The Pacific Fund is a key component of UN Women’s Ending Violence against Women and Girls programme and was established in 2009 to support innovative projects work to prevent violence and provide services to survivors. It aims to help fill two of the main gaps experienced by many organisations and governments in the Pacific – funding and organisational capacity.
Funded organisations have access to a range of capacity development trainings that focus on gender-responsive and human rights based approaches, lobbying and advocacy for policy and legislative change, organisational management, development and implementation of integrated services for survivors of violence against women, and preventative measures and actions to promote the elimination of violence against women.
UN Women’s Ending Violence against Women and Girls programme specialist, Melissa Alvarado says she and her team are looking forward to working with the latest grant recipient organisations.
“We’ve already seen some fantastic developments for many of the organisations we’ve been working with since the Fund started, both in the services they provide and within the organisations themselves. It’s exciting to see the kind of change these grants and targeted capacity development can create on the ground for women and girls in Fiji. We are honoured to partner with organisations that are powerful change agents such as these.”

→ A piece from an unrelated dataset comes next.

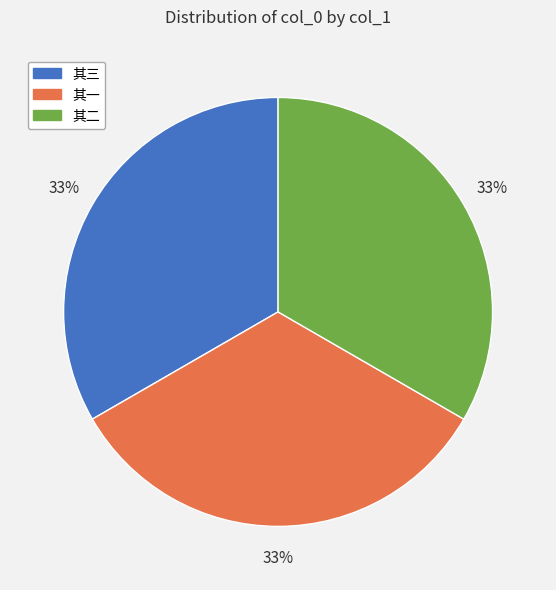

To the nearest percent, what portion does 其一 represent?

33%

The new grant recipients are:
House of Sarah: Setting up a support service within the Anglican Church – Diocese of Polynesia for survivors of violence against women and girls, irrespective of religious backgrounds; training of clergy and leaders of women, youth and men’s groups as well as assisting in the implementation of the church’s organisational policy of zero tolerance within homes, schools, settlements and local parishes.

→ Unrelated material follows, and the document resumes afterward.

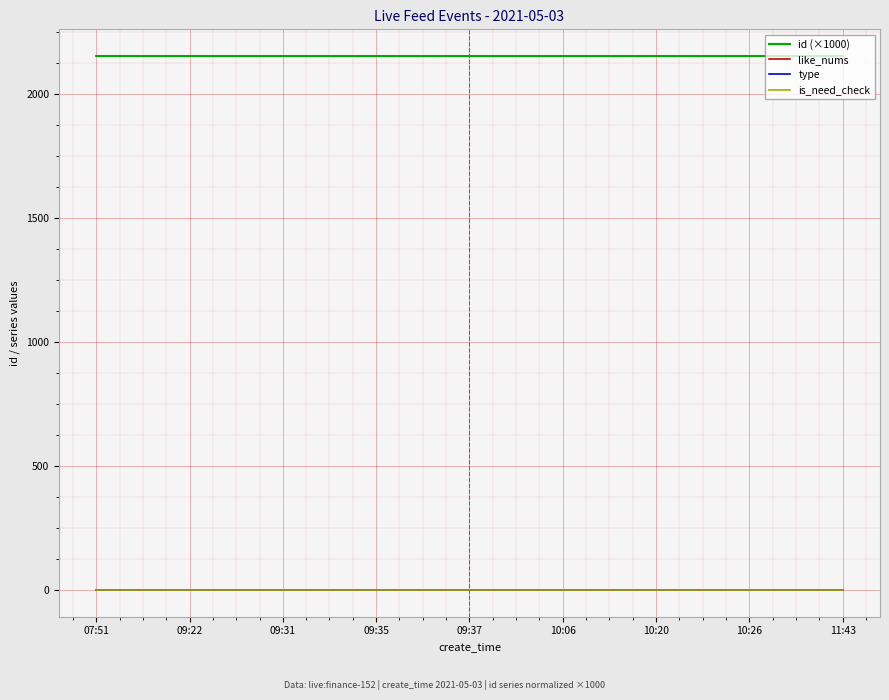

Does the chart have visible grid lines?

Yes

Medical Services Pacific: Educating students to recognise violence against women and girls and access assistance and services in six schools across the Central and Western divisions of Fiji.

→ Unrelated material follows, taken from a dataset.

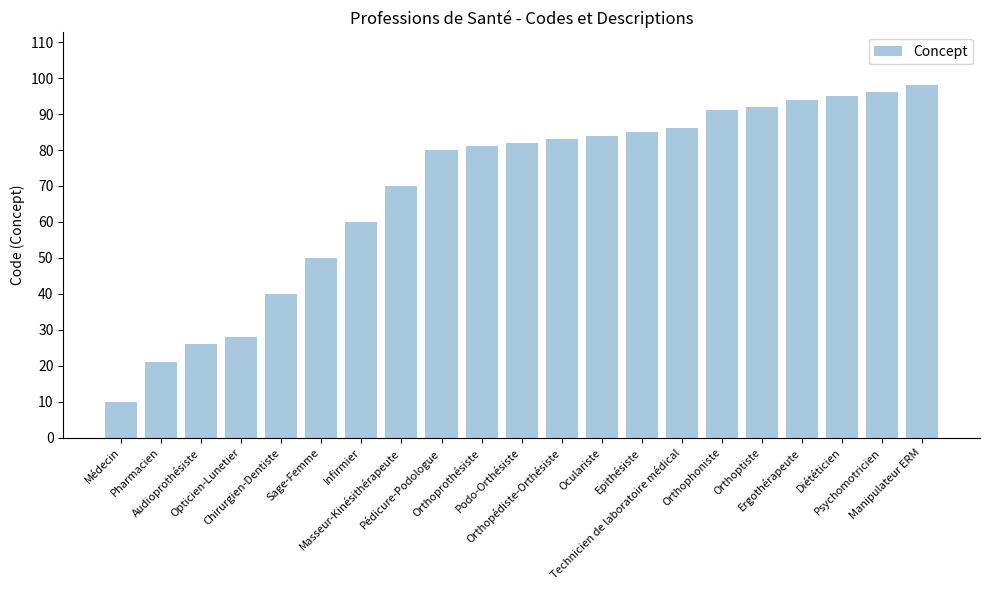

What is the difference between the maximum and minimum values?

88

Department for Women: Evaluating the Zero Tolerance Violence Free Communities project, which aims to generate community-based support, information, education and training, advice and referrals to other support services.
Fiji Girl Guides Association: After adapting the “Voices against Violence” co-educational curriculum developed in 2013 by the World Association of Girl Guides and Girl Scouts and UN Women, the Fiji Girl
Guides Association plans to roll out the curriculum in 189 schools around the country. The non-formal curriculum is designed for young people aged from 5 to 25 to learn and understand gender, the root causes of violence in their communities, ways to educate and work with their peers and communities to prevent such violence, and where to access support if they experience violence – with modules designed specifically for each age range.
Reverend Sereima Lomaloma, chairperson of the House of Sarah Management Committee says she feels blessed and fortunate that the project had been selected.
“Our aim is to significantly change the culture, behaviour and perceptions of church leaders so that churches are safe and more responsive to victims and survivors of violence as well as advocates for ending violence against women.”
Fiji Girl Guides Association executive officer, Tainivanuavou Bolabasaga, agrees, adding that grant allows the organisation to be the first in the Pacific to implement the WAGGGS and UN Women curriculum focused on children, adolescents, youth and parents.
The Pacific Fund is currently available in eight Pacific countries – Fiji, Kiribati, Nauru, Papua New Guinea, Samoa, Solomon Islands, Tonga and Vanuatu – and has active grant recipients in seven of these countries. It is principally funded by the Australian Government and also receives support from UN Women’s National Committees in Australia and New Zealand.